Thanks, that clears it up for me. I know how to fix that.

marlonrichert commented 3 years ago
# without the following, typing watch then SPACE changes 'watch' to 'batch'!
zstyle ':autocomplete:*' magic off

You can remove those lines, by the way. This has not been true for quite a while now. 🙂

marlonrichert commented 3 years ago

# ... while inside tmux (why is this different?)

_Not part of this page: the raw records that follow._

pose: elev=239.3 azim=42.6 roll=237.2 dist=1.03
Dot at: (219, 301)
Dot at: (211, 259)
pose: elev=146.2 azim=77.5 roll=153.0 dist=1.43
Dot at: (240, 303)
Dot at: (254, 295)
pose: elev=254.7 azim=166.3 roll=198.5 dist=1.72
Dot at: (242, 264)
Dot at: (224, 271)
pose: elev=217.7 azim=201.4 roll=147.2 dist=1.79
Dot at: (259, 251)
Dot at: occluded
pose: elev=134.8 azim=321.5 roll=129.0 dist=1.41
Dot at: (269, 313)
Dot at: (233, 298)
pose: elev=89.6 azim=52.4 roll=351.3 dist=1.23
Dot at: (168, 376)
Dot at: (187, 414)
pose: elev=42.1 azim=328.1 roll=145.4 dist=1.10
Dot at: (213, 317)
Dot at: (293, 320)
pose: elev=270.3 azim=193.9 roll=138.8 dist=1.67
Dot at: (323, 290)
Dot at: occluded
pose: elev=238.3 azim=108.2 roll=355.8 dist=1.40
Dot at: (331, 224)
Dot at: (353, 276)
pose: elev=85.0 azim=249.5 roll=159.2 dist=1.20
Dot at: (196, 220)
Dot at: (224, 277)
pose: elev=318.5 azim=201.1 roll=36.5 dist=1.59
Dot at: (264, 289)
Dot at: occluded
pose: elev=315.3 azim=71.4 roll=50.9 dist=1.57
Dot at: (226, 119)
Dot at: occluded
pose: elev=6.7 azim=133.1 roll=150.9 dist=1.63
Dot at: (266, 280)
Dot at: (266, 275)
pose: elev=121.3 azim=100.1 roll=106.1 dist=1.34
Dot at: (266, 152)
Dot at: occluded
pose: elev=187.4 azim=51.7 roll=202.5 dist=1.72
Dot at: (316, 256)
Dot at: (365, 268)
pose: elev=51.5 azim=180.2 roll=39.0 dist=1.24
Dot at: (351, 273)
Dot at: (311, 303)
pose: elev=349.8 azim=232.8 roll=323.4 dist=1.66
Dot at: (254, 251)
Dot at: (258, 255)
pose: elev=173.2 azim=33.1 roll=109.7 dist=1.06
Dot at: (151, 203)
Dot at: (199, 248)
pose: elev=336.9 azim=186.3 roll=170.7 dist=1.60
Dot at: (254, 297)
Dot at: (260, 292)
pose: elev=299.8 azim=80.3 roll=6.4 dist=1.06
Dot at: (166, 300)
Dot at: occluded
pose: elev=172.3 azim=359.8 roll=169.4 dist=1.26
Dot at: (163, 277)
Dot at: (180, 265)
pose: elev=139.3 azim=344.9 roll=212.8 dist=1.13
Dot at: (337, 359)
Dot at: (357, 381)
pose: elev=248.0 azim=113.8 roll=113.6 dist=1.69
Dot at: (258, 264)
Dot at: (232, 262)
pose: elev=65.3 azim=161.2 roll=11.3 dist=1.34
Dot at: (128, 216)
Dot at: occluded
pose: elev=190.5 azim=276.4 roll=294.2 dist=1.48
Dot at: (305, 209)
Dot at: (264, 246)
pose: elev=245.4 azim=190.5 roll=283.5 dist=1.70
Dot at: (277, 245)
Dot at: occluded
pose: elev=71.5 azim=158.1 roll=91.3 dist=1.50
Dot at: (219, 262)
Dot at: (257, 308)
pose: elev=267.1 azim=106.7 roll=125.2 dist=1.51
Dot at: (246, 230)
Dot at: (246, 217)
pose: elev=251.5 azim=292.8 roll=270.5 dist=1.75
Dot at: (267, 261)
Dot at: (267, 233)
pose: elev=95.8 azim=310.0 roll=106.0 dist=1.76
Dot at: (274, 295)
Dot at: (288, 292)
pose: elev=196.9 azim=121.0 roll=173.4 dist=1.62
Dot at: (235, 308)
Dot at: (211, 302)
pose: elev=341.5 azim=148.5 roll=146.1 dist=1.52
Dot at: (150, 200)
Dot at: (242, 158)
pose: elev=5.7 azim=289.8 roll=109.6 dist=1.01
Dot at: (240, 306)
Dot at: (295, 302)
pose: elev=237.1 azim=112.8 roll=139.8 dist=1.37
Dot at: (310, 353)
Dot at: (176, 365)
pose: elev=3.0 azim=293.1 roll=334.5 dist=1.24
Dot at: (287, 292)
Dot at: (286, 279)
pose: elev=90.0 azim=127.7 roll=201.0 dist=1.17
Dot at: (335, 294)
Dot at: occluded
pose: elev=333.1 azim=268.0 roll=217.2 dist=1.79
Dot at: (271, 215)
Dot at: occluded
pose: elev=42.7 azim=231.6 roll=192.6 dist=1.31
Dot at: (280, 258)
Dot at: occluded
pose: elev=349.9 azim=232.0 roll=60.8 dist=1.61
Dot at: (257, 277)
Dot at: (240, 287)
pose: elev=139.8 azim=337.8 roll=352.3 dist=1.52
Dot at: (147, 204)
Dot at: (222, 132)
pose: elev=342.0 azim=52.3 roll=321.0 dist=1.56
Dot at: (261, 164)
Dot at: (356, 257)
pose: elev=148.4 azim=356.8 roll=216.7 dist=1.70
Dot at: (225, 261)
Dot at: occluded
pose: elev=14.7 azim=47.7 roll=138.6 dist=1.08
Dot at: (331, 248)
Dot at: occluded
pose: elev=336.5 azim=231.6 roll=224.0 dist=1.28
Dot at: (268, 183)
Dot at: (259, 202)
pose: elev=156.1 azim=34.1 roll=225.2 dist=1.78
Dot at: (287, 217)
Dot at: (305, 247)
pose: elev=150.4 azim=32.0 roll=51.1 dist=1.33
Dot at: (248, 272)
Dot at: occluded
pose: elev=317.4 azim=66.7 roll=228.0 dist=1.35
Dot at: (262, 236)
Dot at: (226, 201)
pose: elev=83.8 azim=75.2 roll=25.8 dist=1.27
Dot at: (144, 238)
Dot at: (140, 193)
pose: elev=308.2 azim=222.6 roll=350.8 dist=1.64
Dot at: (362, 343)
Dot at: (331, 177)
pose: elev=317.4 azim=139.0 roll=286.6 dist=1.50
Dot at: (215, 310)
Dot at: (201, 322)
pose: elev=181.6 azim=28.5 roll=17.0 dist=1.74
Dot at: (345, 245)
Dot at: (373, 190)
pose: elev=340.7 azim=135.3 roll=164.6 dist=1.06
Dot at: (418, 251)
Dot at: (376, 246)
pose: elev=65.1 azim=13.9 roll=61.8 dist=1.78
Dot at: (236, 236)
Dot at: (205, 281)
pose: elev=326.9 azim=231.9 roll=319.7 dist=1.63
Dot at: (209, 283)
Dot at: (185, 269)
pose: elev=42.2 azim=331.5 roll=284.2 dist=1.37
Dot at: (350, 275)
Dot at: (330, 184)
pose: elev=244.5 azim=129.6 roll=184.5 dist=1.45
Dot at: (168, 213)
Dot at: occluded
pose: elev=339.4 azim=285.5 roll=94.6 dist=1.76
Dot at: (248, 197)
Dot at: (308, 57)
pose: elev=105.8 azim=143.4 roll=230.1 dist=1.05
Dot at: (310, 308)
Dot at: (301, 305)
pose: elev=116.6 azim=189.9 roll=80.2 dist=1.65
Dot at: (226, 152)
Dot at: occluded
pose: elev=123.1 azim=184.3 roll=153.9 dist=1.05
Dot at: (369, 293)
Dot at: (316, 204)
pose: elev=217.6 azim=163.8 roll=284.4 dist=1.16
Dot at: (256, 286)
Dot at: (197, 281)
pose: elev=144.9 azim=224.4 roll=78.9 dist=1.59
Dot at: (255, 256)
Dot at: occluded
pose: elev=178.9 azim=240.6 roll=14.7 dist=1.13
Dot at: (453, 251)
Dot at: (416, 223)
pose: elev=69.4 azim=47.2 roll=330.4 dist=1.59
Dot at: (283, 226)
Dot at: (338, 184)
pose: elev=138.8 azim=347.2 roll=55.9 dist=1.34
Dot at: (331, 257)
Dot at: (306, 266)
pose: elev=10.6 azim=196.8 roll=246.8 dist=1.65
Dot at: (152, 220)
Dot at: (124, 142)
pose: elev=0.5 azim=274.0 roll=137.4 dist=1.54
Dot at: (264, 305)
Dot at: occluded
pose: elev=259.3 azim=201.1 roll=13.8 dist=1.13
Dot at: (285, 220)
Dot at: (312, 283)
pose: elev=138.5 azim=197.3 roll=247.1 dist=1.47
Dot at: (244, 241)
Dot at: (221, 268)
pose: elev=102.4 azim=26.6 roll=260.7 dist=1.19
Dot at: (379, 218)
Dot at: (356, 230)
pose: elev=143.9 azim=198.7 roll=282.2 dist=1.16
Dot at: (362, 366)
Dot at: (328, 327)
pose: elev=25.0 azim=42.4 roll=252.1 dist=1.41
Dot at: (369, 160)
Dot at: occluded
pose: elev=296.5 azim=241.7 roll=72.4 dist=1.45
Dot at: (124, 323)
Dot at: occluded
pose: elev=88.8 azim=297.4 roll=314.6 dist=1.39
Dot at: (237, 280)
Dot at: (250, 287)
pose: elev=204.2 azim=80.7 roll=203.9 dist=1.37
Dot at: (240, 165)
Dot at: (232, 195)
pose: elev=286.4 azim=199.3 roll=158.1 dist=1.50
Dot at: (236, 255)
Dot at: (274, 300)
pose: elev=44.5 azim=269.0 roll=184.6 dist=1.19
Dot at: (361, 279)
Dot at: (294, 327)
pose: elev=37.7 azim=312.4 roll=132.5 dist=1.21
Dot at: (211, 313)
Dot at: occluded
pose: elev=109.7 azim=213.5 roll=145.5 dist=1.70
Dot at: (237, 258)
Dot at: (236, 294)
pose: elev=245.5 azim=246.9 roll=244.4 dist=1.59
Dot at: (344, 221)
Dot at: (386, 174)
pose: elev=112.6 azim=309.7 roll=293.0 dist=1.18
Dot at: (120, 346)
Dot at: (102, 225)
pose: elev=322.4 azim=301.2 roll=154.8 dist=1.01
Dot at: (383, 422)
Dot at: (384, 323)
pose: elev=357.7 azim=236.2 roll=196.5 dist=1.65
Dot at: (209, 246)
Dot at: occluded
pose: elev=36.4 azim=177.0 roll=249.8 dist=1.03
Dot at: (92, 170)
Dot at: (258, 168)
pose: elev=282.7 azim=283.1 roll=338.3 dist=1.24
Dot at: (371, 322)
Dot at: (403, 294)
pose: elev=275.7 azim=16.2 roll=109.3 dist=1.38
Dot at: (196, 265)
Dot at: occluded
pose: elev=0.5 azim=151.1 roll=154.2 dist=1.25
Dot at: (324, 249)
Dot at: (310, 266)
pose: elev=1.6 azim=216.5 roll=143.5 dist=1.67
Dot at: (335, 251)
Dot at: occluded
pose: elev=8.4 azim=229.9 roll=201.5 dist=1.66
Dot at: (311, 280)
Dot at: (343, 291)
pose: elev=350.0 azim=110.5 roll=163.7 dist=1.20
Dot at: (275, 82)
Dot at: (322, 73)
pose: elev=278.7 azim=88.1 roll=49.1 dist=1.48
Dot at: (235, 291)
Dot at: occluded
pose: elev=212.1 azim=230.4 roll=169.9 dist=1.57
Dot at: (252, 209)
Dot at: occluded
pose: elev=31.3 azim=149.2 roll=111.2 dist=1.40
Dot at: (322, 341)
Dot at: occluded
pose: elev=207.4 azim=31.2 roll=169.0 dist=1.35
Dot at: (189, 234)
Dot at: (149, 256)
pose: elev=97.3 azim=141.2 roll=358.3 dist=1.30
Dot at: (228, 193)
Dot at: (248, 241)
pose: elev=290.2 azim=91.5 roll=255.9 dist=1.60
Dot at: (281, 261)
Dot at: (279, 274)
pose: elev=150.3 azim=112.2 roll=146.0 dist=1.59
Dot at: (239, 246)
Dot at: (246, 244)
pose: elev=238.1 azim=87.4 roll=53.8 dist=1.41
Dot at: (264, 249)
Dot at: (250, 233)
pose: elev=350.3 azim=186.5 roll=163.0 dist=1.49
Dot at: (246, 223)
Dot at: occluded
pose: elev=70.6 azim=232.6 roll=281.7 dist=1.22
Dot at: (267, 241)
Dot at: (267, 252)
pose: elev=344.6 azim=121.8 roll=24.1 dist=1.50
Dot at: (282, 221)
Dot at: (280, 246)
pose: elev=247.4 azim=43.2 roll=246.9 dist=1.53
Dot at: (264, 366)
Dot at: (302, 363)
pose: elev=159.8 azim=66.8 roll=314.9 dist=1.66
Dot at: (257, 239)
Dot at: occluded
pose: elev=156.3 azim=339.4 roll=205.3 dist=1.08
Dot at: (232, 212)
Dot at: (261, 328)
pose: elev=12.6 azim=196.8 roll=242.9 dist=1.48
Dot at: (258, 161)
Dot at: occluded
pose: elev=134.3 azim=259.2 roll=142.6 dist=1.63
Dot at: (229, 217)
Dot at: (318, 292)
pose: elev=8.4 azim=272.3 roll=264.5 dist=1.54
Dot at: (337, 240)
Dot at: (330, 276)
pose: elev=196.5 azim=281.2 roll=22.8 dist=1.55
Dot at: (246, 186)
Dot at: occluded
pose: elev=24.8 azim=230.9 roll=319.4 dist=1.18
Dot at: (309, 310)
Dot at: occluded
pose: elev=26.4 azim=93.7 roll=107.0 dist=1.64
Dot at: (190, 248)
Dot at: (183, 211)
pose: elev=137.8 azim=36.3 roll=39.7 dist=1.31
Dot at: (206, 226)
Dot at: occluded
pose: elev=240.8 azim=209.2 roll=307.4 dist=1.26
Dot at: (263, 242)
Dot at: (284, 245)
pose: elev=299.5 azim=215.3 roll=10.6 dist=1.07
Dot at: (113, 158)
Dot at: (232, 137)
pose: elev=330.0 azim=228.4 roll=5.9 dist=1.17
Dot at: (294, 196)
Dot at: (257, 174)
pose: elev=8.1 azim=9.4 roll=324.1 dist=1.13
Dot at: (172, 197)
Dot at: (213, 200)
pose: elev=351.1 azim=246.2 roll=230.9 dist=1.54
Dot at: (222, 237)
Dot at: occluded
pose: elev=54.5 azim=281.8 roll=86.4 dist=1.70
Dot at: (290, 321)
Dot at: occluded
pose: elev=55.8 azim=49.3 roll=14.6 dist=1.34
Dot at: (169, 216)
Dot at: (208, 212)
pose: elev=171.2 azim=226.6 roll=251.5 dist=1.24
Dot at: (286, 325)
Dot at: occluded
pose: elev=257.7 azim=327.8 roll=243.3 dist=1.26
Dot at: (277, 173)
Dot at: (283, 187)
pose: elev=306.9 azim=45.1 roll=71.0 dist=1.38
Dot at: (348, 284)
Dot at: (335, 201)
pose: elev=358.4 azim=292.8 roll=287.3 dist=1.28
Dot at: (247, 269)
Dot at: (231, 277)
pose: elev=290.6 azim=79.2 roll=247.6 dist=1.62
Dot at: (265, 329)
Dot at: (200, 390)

Because tmux has its own key codes. It's a virtual terminal emulator inside your virtual terminal. As such, it also changes the $TERM variable, causing $terminfo to output different codes. 🙂

marlonrichert commented 3 years ago

All right, it should be fixed now.

artfulrobot commented 3 years ago

@marlonrichert Awesome, it is fixed!

Also, thanks for your comments about my comments - I hadn't left them in there as questions for you; they're just notes for myself about why I did things! Great to have your input though!